裏腹な彼との恋愛設計図

「新科店のショールームでアドバイザーを担当することになりました、岩坂です。よろしくお願いします」


金曜日の午前中、皆に笑顔で挨拶する彼女を見て、私はピシッと固まっていた。

や、やっぱりそうだよ、あの人だよ!


ふんわりとした大人可愛いショートヘアに、切れ長の瞳、魅惑的な紅い唇。

カッコ良さと女性らしさを合わせ持つような、素敵な女性……この人が柊さんの元カノなんだ。

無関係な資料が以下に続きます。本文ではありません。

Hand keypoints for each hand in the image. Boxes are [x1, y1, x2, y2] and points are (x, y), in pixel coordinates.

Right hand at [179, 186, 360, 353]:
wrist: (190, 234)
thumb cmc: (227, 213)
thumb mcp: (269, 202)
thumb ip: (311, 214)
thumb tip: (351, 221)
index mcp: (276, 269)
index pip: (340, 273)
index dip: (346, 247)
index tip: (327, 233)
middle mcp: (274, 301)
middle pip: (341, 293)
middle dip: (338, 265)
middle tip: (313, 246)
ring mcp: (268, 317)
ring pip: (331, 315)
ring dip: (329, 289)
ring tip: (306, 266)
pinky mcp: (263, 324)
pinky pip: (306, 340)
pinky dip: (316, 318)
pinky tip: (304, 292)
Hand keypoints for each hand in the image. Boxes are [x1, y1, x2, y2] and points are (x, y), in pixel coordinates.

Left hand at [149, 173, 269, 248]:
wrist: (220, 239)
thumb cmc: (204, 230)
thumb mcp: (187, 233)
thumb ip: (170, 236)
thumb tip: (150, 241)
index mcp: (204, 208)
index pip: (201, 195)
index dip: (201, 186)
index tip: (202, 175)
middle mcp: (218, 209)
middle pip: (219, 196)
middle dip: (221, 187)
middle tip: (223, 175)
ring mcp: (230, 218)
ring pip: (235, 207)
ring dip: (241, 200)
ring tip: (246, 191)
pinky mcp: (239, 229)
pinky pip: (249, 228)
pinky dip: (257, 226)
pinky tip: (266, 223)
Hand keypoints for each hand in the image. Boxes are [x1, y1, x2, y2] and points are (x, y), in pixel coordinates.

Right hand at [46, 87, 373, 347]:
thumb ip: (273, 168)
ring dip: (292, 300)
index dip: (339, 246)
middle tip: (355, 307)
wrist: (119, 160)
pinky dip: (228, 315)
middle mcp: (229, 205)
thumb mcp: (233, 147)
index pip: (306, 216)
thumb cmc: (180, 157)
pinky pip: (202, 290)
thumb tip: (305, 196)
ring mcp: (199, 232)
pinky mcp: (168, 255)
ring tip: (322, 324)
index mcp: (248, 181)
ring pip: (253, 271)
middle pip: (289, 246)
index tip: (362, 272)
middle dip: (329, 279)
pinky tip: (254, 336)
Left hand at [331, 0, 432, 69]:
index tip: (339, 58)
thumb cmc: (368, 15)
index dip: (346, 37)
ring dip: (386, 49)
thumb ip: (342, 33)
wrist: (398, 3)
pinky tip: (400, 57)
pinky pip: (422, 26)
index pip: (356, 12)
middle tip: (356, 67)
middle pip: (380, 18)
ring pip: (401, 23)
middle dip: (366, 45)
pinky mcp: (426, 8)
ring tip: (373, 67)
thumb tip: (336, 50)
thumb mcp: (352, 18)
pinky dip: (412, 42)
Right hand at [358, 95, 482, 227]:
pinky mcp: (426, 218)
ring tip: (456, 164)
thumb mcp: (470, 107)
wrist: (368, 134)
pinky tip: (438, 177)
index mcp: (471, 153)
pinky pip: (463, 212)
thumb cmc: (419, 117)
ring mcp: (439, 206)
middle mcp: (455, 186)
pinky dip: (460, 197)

間近で見るとやっぱりすごく綺麗だし、私とは全然タイプが違う。

私なんてカッコ良さの欠片もないし、お子ちゃまだしちんちくりんだし……。


勝手に比較して落ち込みながら、岩坂さんと柊さんを交互にチェックしていると、二人の目が合った。

岩坂さんがにこりと微笑むと、柊さんはふいっと顔を背ける。

そんな彼にクスッと笑う彼女……。


なにこの余裕! さすがとしか言いようがない!

そして私は、気怠げに腕組みをしてうざったそうな表情の柊さんに、何故ときめいてしまっているの!?

彼に冷たくされるのは私だけでありたいのに……とまで思ってしまう私のドM度は重症かしら。